-------- Textauszug

An einem heißen, sehr heißen Dienstag in Kreuzberg, treffen wir Kevin in einem Café am Spreeufer zum Lebensrezepte-Interview. Und während die Berliner bei 38 Grad bereits beim Schlendern ächzen, kommt Kevin lächelnd auf seinem Singlespeed Bike angefahren. Schon von Weitem erkennen wir: Da fährt uns jemand entgegen, der in sich ruht. Passt: Denn Kevin ist liebevolles Herrchen seines Hundes Kurti, Yogalehrer und gibt Workshops zum Thema Achtsamkeit. Wenn er nicht gerade als freier Autor für Magazine schreibt, bloggt, Essays veröffentlicht oder für Agenturen textet. Diese spannende Kombination aus Kopf und Körper interessiert uns natürlich sehr.
Barmer: Wie funktioniert das eigentlich: Wacht man eines Morgens auf und entscheidet sich, achtsamer, gesünder und kreativer zu werden? Oder ist das ein schöner, schleichender Prozess, aus dem irgendwann ein Lebensrezept wird?
Kevin: Alles, was ich so in meinen Zwanzigern erlebte, ist ein Teil von mir. Damit meine ich viel reisen, feiern gehen und unglaublich viele Menschen kennenlernen. Aber erst vor etwa zwei Jahren wurde mir klar, dass Qualität vor Quantität kommt. Weniger intensive Momente, aber dafür die richtigen. Lieber gute Freunde als viele Freunde. Und ganz besonders zu lernen, mich öfters auf mich zu besinnen.
Barmer: Das war dann sozusagen dein persönliches „Alter der Erleuchtung“?
Kevin: Haha, ja, irgendwie schon. Das alles musste ich wohl durchleben, um Verständnis für Achtsamkeit zu entwickeln. Daher würde ich definitiv sagen, dass man nicht eines schönen Morgens aufsteht und denkt: Oh, ich möchte jetzt achtsamer oder gesünder leben! Für mich war es ein jahrelanger Prozess. Und dieser führte erst durch andere Phasen, die weniger achtsam oder gesund sind – aber genau das war wichtig für mich.

----------------

*Aufgabe 1*
Gib die Zeilen der Datensätze von der Zeile mit „Between 7 and 17, which is larger?“ bis zum Ende der Datensätze unverändert aus, beide Enden eingeschlossen. Lass die Bilder dabei weg.
Textauszug und Datensätze hängen nicht miteinander zusammen.

-------- Vorliegende Daten

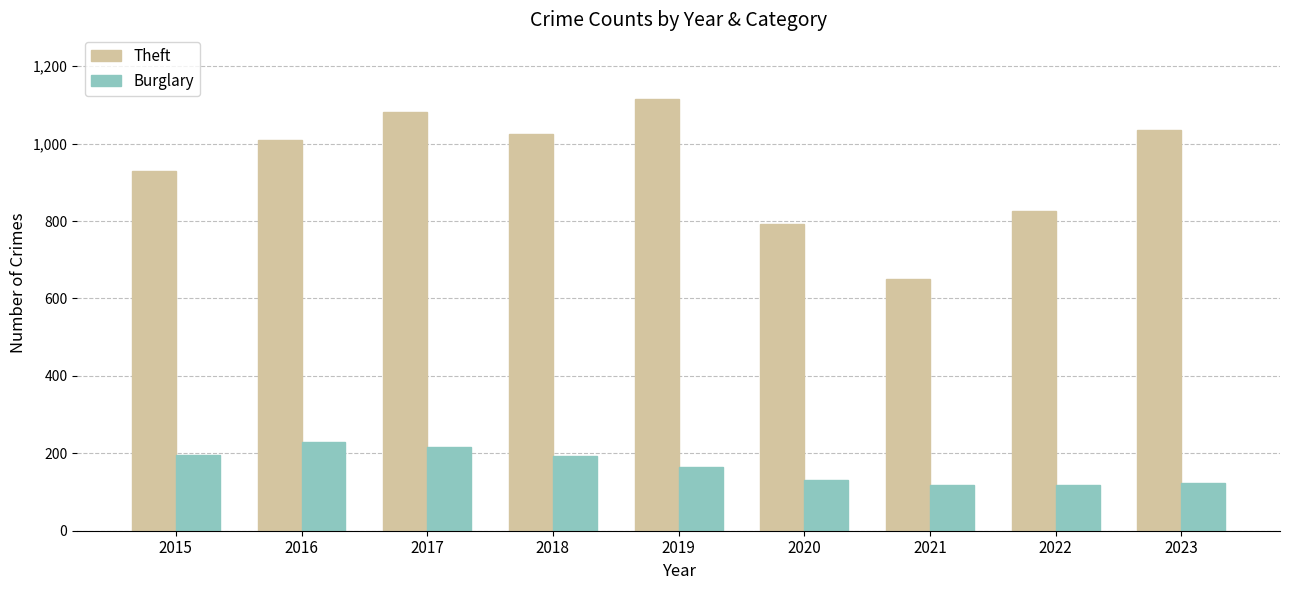

How many categories are shown in the chart?

9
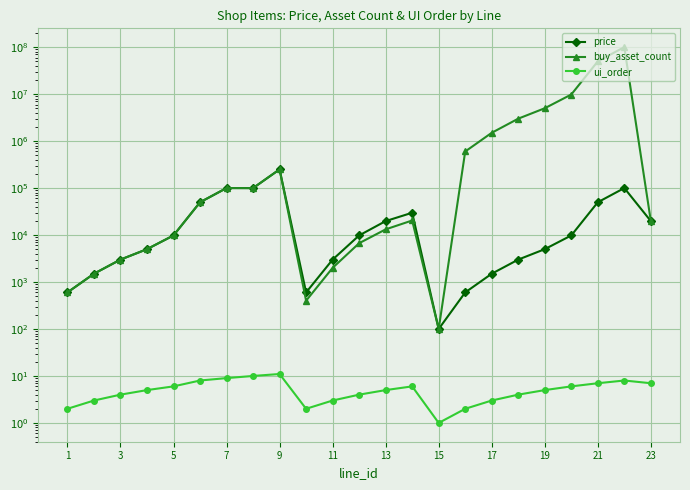

Between 7 and 17, which is larger?

7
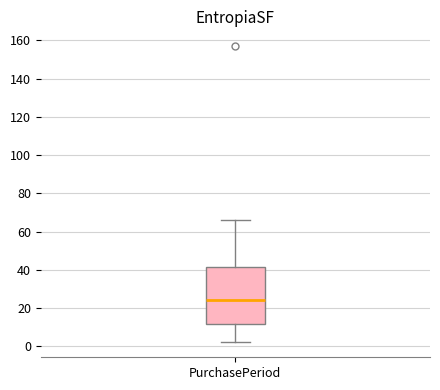

Read this box plot against the y-axis: the position of the median line, the range covered by the box, and the ends of both whiskers. The values are not printed on the chart, so give them approximately, as read against the axis.

median 24, box 12 to 42, whiskers 2 to 66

----------------

*Aufgabe 2*
Wie heißt laut Textauszug Kevins Hund?

*Lösung 1*
Between 7 and 17, which is larger?

7

Read this box plot against the y-axis: the position of the median line, the range covered by the box, and the ends of both whiskers. The values are not printed on the chart, so give them approximately, as read against the axis.

median 24, box 12 to 42, whiskers 2 to 66

*Lösung 2*
Kurti